═════ SELECTED PASSAGE

Charlie Brown and the Brownshirts

Decades ago, the old Nazi, Hermann Goering, leaned into his microphone at the Nuremberg trials and held forth on war and propaganda. The Nazis, with their Reichstag fire, their humanitarian intervention in the Sudentenland, their stories of Germany under attack from within and without, were masters of propaganda.

“Why of course the people don’t want war,” began Goering. “That is understood. But after all, it is the leaders of the country who determine the policy, and it is always a simple matter to drag the people along.”

The Nazi leader paused, then continued. “All you have to do is to tell them they are being attacked, and denounce the pacifists for lack of patriotism and exposing the country to danger.”

Goering may have added that there are some among the led who are quite willing to join the leaders of the country in denouncing the pacifists for lack of patriotism and exposing the country to danger. I’ve met a number of them. Today’s willing Brownshirts troll Internet opinion sites, on the look out for “the enemy,” anyone who raises objections to a war that’s murdered an estimated 4,050 Afghan civilians, and promises to murder more, Afghan, and Somali, Iraqi, and who knows who else, in this, a year president George W. Bush promises to be a “war year.” Once the enemy is found, he is berated in notes replete with sophomoric rhetorical tricks, ad hominem argument and appeals to authority and what the majority believe. “You’re a nut-case,” or “your views are irrational,” or “you sound just like Chomksy and let me assure you, most people see Chomksy as absolutely bananas.”

══════════
═════ EXTRACTED DATA

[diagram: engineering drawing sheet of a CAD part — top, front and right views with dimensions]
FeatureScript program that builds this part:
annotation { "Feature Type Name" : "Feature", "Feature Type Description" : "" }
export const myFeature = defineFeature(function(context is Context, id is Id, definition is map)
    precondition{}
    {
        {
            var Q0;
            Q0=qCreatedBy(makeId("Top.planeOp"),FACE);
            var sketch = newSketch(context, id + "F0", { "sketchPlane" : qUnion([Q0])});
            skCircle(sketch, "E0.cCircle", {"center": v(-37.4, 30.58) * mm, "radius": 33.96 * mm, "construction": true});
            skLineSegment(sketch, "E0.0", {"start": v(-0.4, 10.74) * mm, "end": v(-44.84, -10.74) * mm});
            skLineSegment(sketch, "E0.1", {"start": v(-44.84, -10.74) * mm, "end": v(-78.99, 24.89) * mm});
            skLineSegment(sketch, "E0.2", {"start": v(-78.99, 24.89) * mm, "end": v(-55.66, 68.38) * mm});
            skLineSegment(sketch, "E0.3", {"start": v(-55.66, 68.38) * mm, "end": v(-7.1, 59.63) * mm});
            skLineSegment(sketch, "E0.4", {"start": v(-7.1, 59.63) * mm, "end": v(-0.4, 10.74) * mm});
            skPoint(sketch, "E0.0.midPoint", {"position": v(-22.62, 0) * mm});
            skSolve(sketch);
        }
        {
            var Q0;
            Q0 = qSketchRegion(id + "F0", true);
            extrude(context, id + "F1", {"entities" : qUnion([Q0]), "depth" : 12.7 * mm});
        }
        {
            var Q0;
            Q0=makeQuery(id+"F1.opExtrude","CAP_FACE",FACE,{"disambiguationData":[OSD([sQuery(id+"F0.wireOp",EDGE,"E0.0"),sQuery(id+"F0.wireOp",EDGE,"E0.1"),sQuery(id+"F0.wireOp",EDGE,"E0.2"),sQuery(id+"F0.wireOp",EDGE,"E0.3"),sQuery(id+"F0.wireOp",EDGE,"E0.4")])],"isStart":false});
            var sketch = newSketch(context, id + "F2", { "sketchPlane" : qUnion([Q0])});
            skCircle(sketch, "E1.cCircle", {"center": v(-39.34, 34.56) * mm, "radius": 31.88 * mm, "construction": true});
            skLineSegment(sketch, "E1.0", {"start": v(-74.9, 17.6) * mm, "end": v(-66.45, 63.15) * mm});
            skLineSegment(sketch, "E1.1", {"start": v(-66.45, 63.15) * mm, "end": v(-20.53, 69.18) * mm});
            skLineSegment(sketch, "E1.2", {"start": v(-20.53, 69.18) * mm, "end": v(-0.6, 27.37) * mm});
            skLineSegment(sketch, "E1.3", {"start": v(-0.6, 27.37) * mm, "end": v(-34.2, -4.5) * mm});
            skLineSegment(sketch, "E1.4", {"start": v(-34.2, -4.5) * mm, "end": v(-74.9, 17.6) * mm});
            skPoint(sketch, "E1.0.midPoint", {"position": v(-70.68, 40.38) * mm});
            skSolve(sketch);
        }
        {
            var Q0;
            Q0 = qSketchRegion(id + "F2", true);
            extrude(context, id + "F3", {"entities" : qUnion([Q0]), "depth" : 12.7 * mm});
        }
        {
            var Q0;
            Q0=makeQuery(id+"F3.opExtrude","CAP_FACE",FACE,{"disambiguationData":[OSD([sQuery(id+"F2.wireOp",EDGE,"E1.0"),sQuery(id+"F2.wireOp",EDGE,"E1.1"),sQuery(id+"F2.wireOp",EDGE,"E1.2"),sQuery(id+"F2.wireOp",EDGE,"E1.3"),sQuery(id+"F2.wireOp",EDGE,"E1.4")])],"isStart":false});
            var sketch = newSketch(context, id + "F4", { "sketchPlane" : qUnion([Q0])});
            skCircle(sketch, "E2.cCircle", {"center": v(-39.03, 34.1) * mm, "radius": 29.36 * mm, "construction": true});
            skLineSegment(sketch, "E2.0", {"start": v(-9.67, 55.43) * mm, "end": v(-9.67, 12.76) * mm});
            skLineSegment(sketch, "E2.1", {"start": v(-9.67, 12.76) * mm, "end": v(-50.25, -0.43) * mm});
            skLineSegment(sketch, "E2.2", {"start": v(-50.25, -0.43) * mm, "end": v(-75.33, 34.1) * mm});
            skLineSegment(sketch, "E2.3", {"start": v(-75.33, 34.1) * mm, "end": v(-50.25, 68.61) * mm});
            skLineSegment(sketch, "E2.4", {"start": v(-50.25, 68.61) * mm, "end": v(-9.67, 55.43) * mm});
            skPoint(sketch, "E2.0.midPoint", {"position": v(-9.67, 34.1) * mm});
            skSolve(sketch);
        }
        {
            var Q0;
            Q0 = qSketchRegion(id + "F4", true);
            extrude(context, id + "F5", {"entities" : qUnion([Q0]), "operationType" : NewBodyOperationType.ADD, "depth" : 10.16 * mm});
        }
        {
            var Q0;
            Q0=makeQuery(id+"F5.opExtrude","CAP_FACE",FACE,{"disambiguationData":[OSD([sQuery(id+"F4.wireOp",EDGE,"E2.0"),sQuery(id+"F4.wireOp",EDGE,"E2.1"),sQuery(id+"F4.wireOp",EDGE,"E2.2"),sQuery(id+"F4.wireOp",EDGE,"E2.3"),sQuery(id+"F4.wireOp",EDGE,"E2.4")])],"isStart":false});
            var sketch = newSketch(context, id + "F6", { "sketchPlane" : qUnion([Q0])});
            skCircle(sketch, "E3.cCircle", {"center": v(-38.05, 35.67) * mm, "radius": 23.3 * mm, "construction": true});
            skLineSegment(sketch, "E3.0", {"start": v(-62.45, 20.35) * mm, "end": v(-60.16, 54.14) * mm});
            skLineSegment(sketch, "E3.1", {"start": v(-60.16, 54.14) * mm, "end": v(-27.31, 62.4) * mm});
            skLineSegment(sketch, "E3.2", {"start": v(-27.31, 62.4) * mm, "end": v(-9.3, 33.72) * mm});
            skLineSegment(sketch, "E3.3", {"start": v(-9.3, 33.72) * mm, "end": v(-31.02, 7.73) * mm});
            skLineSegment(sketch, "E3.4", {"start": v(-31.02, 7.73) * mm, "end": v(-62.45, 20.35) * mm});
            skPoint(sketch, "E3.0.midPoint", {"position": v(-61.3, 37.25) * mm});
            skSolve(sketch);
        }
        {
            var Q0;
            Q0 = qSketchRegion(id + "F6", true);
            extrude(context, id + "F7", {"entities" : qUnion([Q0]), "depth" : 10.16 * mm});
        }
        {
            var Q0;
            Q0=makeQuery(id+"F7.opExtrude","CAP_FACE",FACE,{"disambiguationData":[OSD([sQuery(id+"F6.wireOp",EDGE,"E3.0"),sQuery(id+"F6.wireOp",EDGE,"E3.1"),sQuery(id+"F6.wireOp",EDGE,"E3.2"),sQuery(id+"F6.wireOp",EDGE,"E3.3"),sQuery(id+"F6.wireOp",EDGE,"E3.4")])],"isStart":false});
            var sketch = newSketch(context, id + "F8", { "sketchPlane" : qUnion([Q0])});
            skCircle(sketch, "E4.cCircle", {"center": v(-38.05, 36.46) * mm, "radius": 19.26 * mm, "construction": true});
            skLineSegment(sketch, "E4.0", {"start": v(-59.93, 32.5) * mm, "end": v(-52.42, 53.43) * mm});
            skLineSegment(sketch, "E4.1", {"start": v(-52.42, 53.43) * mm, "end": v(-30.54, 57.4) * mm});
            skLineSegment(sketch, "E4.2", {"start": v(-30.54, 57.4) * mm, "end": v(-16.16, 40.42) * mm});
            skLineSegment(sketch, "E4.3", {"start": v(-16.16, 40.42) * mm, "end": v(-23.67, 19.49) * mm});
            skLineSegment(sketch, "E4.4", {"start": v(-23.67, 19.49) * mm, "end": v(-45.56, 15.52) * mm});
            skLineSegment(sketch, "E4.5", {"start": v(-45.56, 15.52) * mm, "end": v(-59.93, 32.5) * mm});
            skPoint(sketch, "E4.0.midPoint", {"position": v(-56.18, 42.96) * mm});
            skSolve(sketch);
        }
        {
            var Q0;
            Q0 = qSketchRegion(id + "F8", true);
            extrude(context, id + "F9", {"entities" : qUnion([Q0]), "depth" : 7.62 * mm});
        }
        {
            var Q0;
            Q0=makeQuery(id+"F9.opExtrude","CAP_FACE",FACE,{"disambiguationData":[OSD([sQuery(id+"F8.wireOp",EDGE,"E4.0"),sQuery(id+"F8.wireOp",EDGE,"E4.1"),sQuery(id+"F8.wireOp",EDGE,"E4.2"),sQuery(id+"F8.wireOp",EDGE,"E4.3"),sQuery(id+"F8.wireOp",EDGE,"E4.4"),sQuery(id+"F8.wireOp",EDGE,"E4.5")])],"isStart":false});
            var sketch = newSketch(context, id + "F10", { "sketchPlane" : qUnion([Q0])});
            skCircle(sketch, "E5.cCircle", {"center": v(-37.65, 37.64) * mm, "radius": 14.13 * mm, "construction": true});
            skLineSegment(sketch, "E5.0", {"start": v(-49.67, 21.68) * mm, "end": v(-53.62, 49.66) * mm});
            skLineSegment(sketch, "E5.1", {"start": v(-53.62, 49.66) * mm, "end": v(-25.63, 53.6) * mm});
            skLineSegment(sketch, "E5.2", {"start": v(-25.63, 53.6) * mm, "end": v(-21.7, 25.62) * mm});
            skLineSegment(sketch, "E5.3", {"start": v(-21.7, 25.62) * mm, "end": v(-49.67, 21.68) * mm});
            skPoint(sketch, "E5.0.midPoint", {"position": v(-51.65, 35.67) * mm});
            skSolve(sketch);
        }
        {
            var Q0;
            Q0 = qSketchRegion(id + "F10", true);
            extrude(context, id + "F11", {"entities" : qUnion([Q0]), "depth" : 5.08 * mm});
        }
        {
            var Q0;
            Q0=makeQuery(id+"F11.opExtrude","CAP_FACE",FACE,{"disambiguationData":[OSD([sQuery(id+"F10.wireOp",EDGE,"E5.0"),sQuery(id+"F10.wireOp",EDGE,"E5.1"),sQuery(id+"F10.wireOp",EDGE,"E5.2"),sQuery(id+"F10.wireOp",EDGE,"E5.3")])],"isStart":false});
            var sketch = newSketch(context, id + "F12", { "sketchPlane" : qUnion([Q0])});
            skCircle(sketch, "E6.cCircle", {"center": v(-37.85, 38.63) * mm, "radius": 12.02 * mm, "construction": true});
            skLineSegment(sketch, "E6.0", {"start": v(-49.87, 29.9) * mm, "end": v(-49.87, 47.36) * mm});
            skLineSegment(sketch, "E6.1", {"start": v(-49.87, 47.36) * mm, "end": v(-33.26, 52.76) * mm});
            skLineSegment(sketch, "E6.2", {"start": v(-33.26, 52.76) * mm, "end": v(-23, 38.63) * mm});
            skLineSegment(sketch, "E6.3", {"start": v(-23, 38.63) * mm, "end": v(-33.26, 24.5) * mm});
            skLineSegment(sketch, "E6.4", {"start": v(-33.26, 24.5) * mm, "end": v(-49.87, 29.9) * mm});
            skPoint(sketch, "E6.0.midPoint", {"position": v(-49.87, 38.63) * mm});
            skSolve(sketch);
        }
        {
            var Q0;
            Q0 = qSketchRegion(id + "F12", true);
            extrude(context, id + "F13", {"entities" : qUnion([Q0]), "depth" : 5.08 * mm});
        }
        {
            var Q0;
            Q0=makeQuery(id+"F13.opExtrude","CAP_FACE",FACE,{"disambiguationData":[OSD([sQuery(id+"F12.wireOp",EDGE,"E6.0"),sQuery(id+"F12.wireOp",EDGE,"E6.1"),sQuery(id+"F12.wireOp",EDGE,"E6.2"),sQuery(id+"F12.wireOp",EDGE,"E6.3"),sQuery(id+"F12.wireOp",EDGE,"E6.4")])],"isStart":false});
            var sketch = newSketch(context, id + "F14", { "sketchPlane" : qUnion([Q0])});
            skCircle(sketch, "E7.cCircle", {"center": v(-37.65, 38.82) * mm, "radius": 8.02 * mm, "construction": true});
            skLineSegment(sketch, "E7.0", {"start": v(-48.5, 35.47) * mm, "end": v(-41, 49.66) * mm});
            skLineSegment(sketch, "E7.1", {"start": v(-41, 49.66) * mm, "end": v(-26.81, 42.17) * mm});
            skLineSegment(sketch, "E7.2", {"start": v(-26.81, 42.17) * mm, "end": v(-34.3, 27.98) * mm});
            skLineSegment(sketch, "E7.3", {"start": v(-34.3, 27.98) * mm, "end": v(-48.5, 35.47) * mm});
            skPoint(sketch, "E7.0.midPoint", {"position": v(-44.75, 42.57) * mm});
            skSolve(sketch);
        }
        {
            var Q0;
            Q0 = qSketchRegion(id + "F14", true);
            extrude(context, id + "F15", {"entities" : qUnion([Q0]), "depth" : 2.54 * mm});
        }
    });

══════════

### TO-DO LIST
(A) In the essay on war propaganda, how many Afghan civilians is the war estimated to have killed?
(B) Pick up the essay on war propaganda after its last sentence and continue writing it.

### RESPONSES
(A) An estimated 4,050.

(B)
While the Brownshirts profess to be great patriots, their country’s founding fathers would be shocked by the simple-minded, unthinking and reflexive willingness of 21st century Americans to blindly follow their “commander in chief”, America’s own version of “Il Duce.” It was Jefferson, the revolutionary, who once mused about the salutary effects of replacing the government every now and then, especially one that had inverted the desired order of the people over the government, rather than the other way around. “When my commander in chief says line up, I line up,” remarked one anchorman. Jefferson’s ghost must have writhed in agony. It would take American historian Howard Zinn to remind Americans that the president isn’t their commander in chief, he’s the military’s. But the media, hostile to dissenting views, even those consistent with that most revered of American documents, the constitution, weren’t going to give Zinn a platform to spout his “nut-case” views.

It’s an open secret at the American Civil Liberties Union that most Americans, if asked to approve the Bill of Rights, would reject it. Ever since Washington embarked a century ago on its project of building a globe girding empire, Americans have found their esteemed founders’ views alien, frightening and dangerous. And definitely “unpatriotic.” Certainly “unhelpful.” Benjamin Franklin warned about giving up civil liberties for security: you’ll soon find yourself without either. Were he alive today, old Ben would be denounced, someone else to be harangued by the Brownshirts. Ashcroft wouldn’t like him, either.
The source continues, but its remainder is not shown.